Saturday, December 24, 2011

The Idler, Thursday, November 25, 2011

Putin does it again
RUSSIAN prime minister (and former president) Vladimir Putin continues
to upstage his western counterparts in macho Action Man stuff. He's
been filmed darting a Siberian tiger, darting a whale, riding a
Harley-Davidson, riding bare-chested on horseback, scuba diving,
driving a racing car and flying a fighter plane.
Now he's been filmed playing ice hockey – and with some skill. He
joined a whole lot of hockey stars on the ice, played for 40 minutes
and scored a goal.
What are Obama, Cameron and Sarkozy doing? Wringing their hands over
the meltdown and the crisis in Europe.
Russia went bust long ago, sort of recovered and the leadership are
now having fun. There's life after meltdown.

Definitely better
MEANWHILE, it seems things have definitely changed for the better in
Russia. Current president Dmitry Medvedev is quoted by the Russian
news agencies as joking that he sometimes "itches" to execute civil
servants who are convicted of corruption.
In Stalin's day, that would not have been a joke.
Fine of pigs

MIKE Tindall got fined £25 000 for bad behaviour during the Rugby
World Cup in New Zealand and lost his captaincy and membership of the
England squad. Tuala Vaea, manager of the Samoan team, has been fined
100 pigs.

The fine of pigs – worth about $1 800 – was imposed by Vaea's village
council. It follows a complaint by Samoa's captain, Mahonri Schwalger,
to the prime minister about Vaea's behaviour on tour. He and other
senior officials had treated the tour as a holiday and went drinking
with friends, often for days at a time, Schwalger said. Vaea is no
longer team manager.

Oh well, boys will be boys.


All not quiet
TENSIONS are rising in Europe as Britain and Germany armwrestle over
who should pick up the tab for bailing out the Greeks – and possibly
also the Spaniards , the Portuguese, the Italians and whoever else
might go broke.
Chancellor Angela Merkel has given it an extra edge by telling David
Cameron that today Europe is "speaking German". She meant it in the
sense of supporting the German position on the Euro and the bail-out,
but it wakens all kinds of old memories.
And now, suddenly, the Germans are demanding that a handful of Belgian
survivors of the Nazi slave labour camps of World War II should pay
tax on reparations that were made to them a few years ago.
Nazi Germany enslaved more than 13 million people to work on munitions
plants as labourers and as farm and kitchen hands.
The Belgians are furious, finance minister Didier Reynders describing
the demand as "morally indefensible."
It sounds very much like a bureaucratic snarl-up, but it could hardly
come at a worse time.
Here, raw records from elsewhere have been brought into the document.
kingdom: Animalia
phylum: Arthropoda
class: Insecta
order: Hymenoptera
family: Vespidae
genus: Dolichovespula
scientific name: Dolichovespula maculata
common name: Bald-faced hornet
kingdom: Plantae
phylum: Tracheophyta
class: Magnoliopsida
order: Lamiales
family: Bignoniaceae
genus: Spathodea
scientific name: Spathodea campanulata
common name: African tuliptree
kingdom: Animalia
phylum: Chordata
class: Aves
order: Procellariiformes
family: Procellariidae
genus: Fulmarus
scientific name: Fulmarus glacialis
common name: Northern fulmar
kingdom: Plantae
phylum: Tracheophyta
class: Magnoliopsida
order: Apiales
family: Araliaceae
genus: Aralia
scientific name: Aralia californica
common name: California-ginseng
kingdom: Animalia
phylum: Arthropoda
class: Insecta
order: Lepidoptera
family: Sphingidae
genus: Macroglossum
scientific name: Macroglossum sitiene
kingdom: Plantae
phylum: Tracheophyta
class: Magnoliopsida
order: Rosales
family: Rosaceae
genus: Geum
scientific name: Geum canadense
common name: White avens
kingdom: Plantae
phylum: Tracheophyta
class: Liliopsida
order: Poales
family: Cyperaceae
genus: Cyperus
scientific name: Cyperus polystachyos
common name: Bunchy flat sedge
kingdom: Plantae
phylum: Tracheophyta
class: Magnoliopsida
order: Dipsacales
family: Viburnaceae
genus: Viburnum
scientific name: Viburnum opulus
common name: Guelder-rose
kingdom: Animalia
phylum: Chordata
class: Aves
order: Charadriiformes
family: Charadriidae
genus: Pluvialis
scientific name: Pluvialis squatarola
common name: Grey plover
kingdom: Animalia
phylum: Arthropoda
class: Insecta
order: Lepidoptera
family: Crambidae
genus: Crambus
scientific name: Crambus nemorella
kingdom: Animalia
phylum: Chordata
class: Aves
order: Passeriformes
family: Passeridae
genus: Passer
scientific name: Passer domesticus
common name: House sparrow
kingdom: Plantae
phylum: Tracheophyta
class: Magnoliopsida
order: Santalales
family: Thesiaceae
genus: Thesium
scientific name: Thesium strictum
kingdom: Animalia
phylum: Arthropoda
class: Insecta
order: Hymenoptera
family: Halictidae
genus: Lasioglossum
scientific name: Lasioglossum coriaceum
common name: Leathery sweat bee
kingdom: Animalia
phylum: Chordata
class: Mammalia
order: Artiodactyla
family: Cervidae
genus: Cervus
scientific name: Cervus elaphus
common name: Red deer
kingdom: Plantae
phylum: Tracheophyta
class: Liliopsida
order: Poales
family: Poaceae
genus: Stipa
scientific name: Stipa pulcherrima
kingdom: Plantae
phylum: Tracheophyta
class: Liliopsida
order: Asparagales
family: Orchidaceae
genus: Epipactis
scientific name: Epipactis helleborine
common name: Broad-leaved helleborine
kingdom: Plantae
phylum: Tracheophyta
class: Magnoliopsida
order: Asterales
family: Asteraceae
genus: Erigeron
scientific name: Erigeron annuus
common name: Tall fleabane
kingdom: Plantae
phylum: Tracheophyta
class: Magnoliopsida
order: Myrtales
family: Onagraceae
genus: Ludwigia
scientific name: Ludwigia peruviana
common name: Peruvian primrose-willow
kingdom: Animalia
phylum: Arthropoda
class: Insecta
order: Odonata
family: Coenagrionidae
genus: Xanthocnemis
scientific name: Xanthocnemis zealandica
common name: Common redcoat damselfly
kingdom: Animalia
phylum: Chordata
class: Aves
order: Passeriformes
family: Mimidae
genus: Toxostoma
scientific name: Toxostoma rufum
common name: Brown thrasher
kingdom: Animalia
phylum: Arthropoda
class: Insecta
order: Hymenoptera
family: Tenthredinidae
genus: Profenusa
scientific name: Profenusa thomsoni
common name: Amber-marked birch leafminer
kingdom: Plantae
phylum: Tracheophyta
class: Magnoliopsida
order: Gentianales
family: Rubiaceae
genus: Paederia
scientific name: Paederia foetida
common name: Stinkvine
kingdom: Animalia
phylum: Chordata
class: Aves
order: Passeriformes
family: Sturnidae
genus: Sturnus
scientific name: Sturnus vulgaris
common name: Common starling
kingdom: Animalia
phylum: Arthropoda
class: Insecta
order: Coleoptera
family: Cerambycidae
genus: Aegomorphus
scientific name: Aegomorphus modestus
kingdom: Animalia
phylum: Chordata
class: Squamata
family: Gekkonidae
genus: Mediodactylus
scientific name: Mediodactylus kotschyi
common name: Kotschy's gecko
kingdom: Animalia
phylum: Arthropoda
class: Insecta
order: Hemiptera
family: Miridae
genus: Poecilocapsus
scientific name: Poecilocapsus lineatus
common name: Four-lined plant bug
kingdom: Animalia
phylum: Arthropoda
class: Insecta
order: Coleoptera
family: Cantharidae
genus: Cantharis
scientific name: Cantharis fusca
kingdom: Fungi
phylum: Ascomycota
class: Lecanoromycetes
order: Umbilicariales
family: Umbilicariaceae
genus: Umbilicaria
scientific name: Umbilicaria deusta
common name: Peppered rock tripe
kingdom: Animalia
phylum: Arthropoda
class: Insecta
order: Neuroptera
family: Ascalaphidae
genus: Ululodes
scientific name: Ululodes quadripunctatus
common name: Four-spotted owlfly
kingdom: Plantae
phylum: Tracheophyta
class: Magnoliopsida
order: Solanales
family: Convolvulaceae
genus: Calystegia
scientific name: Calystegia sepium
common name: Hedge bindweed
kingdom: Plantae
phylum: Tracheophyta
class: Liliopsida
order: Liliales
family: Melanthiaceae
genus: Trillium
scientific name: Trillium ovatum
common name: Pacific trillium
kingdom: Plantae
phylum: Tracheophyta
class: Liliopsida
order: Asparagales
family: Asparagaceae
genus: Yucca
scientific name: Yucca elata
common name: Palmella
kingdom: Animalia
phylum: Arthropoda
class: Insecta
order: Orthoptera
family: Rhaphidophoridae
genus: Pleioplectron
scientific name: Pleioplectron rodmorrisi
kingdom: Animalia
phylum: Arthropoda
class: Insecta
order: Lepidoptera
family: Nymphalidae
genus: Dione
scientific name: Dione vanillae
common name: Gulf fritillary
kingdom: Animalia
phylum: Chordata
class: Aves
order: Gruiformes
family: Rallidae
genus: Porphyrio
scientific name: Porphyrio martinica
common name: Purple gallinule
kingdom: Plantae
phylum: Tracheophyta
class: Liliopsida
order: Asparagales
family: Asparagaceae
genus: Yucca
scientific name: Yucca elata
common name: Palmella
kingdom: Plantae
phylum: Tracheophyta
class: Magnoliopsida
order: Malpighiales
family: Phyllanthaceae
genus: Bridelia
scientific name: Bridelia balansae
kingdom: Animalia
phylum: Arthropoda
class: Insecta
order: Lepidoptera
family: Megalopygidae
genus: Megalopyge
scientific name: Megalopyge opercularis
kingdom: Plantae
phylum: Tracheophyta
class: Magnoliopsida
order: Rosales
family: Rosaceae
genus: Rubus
All is not quiet on the western front.


Chase sequence
KEYSTONE Kops. Police at Highton, in Merseyside, England, took to
golf buggies to pursue a criminal who had run onto a golf course after
breaking into two houses and attacking elderly women.
It would make a great chase scene for a movie or TV series. But, er
... doesn't a man on foot run quite a bit faster than any golf buggy?
The criminal got away and is still at large. Surprise, surprise!
Eurocrats
BANANAS that don't have the right curvature; strawberries that are
"too square" ... The European Union has now directed that a producer
of bottled water may not advertise that "drinking water can prevent
dehydration". This is because the scientific validity of the statement
is in doubt.
What should people drink then to avoid dehydration? Beer? Vino? Scotch whisky?
The Euro is imploding as a currency but the Eurocrats still have their
nutty priorities.
Highland Spring, the Scottish bottler in question, has decided not to
fight the edict, simply to ignore it. It seems the most sensible
course.


Pickled
REPORTS come in of a nasty accident in a fish and chip shop when a
customer tipped vinegar into his ear. It's a bad case of pickled
hearing.
Tailpiece
"DID YOU HEAR the bad news about Rogers?"
"What about Rogers?"
"He got home late from golf the other night and his wife went mad and
battered him to death with one of his own golf clubs."

"I say!" (Pause). "How many strokes?"

Last word
Sometimes I get the feeling the whole world is against me, but deep
down I know that's not true. Some smaller countries are neutral.